'''

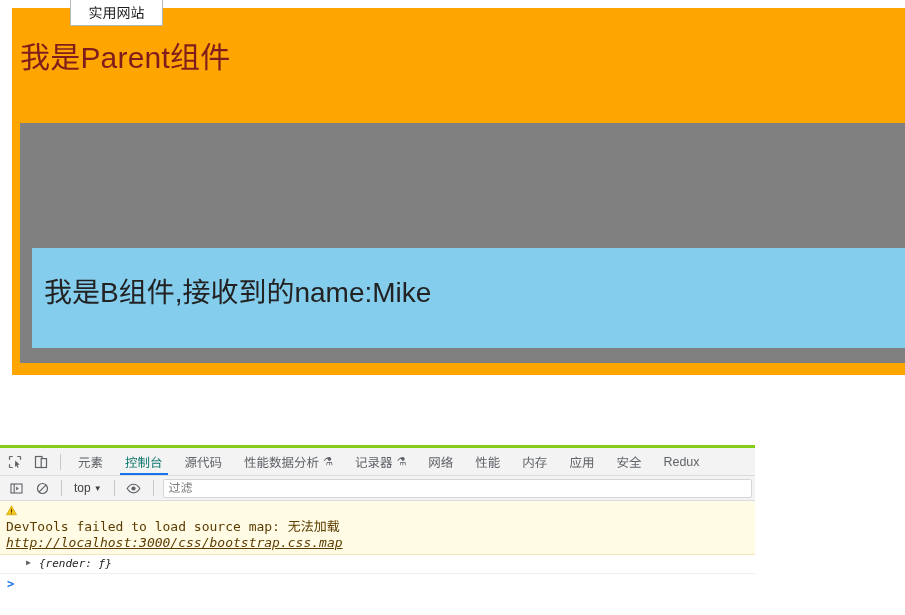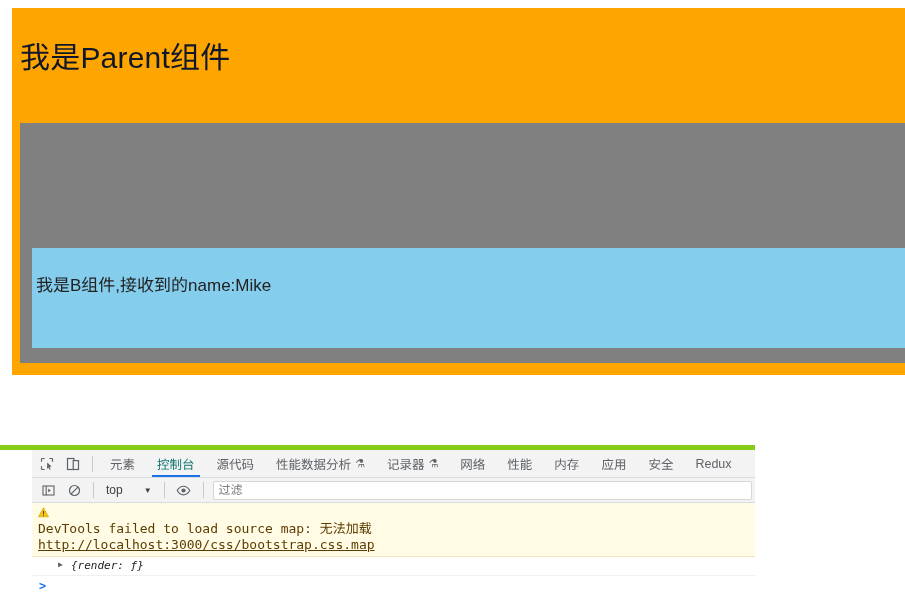"实用网站" div.site-chip { html: none -> <div> <span>实用网站</span> </div> }
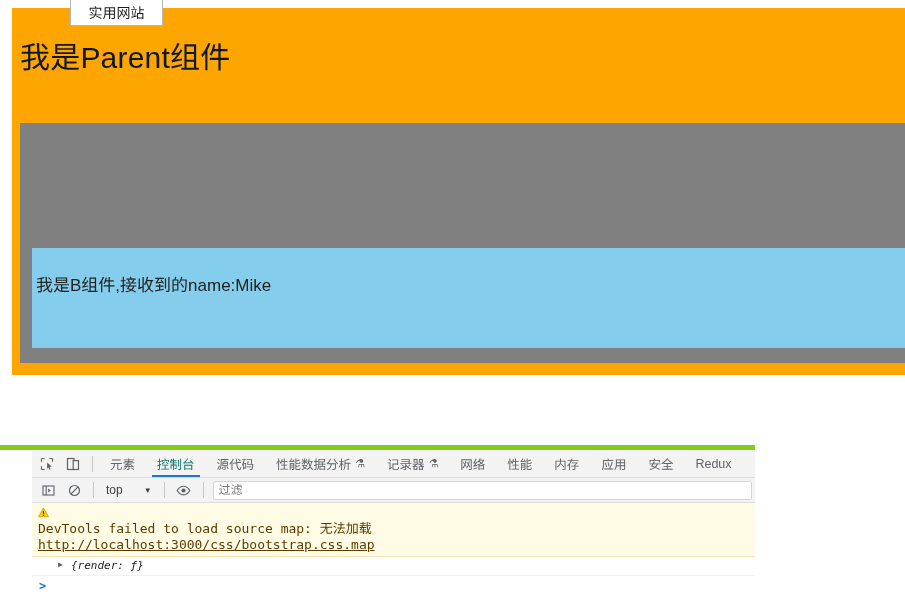"我是Parent组件" .parent-title { color: #0f172a -> #7f1d1d }
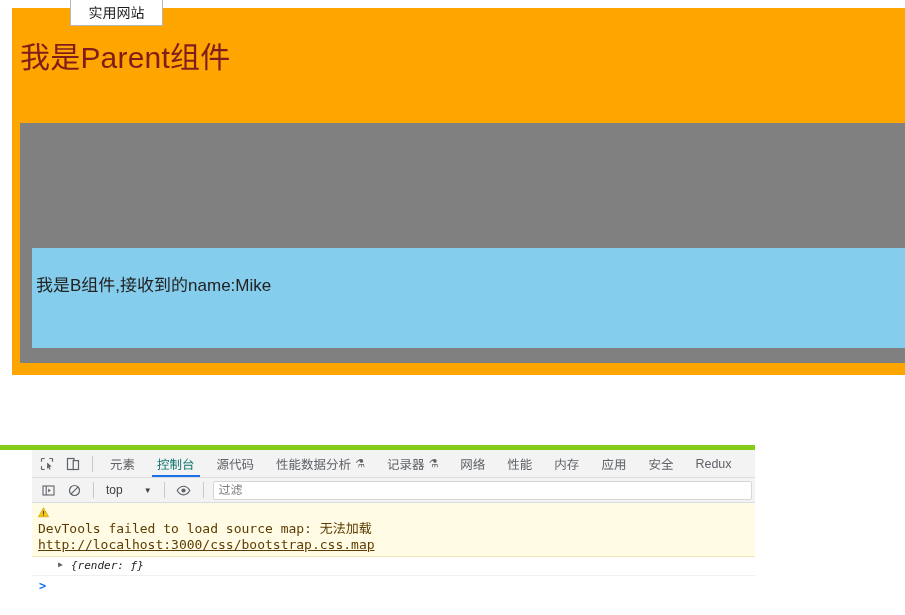"我是B组件,接收到的name:Mike" .b-title { font-size: 17px -> 28px; left: 4px -> 12px }
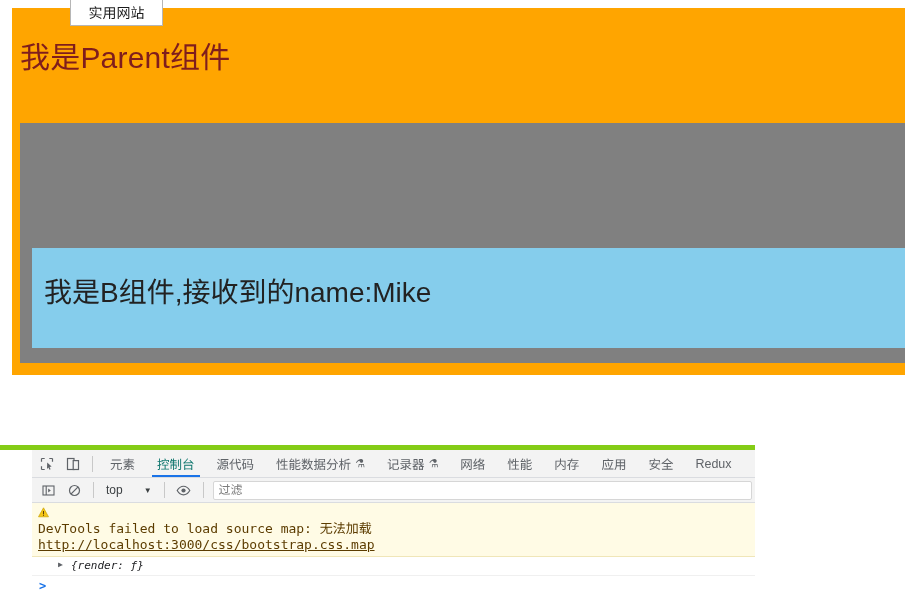"元素" .devtools { border-top: 5px solid #84cc16 -> 3px solid #84cc16; padding-left: 32px -> none }
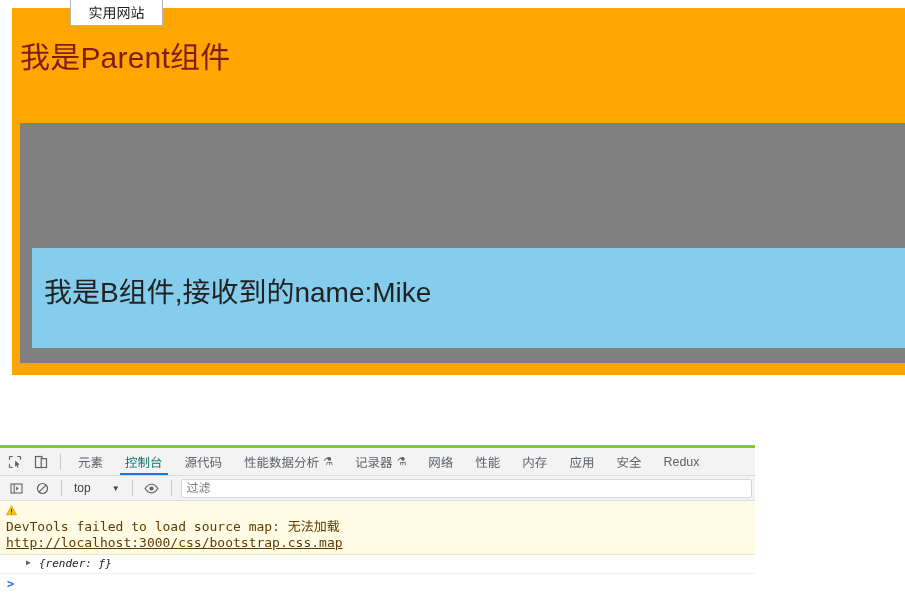"top" .dt-context { gap: 21px -> 3px }
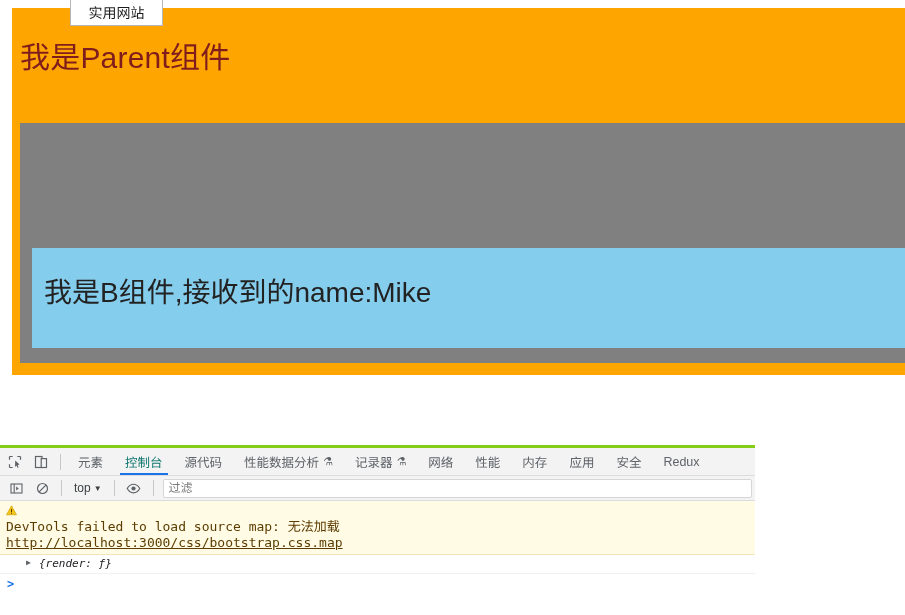"http://localhost:3000/css/bootstrap.css." .msg-warning a { font-style: none -> italic }
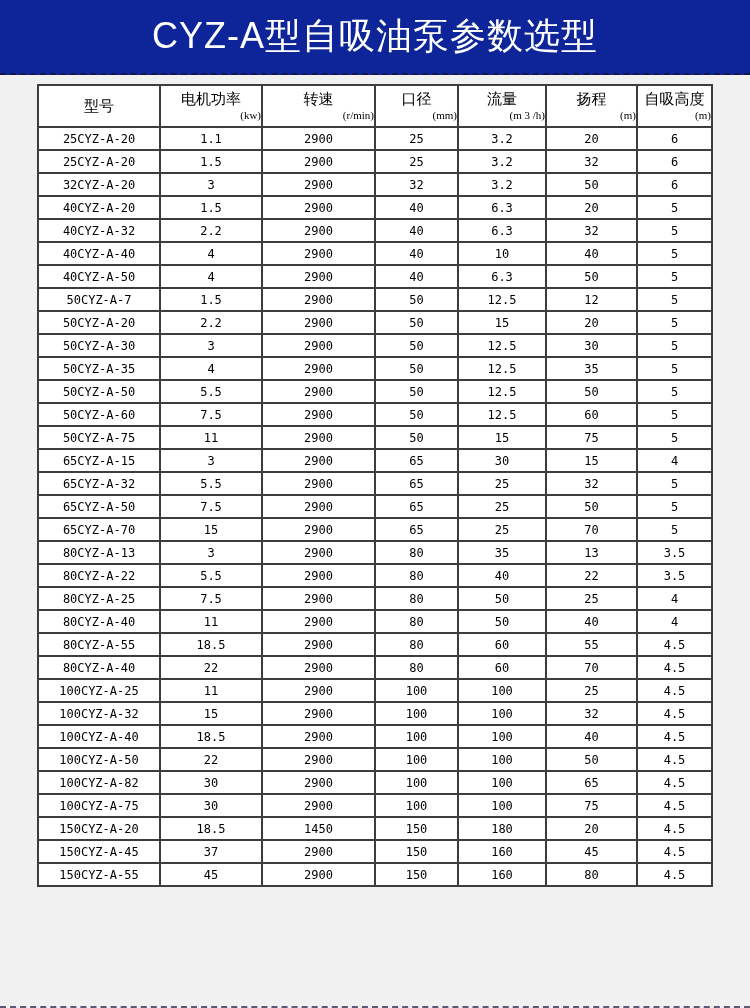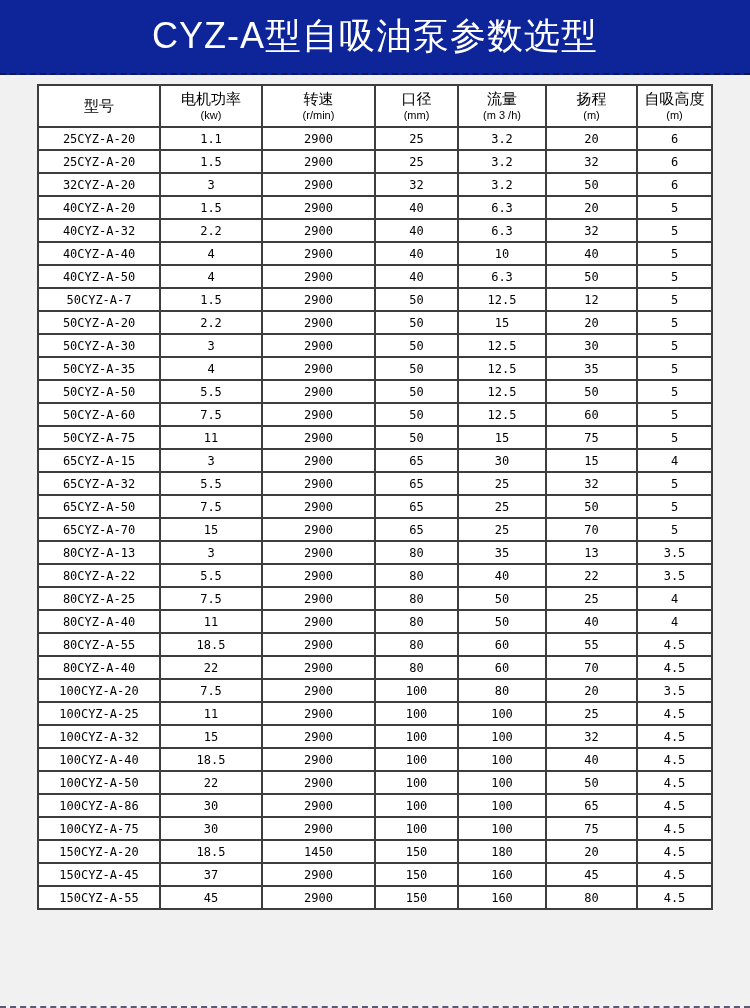"(kw)" .col-unit { font-family: Liberation Sans, sans-serif -> Liberation Serif, serif; text-align: none -> right }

'''

Problem description: Go back to the lines above and output, exactly as they stand, the ones from the line containing "border-top: 5px solid" to the line containing "font-style: none ->". Leave all pictures behind.

Solved exercise:
"元素" .devtools { border-top: 5px solid #84cc16 -> 3px solid #84cc16; padding-left: 32px -> none }
"top" .dt-context { gap: 21px -> 3px }
"http://localhost:3000/css/bootstrap.css." .msg-warning a { font-style: none -> italic }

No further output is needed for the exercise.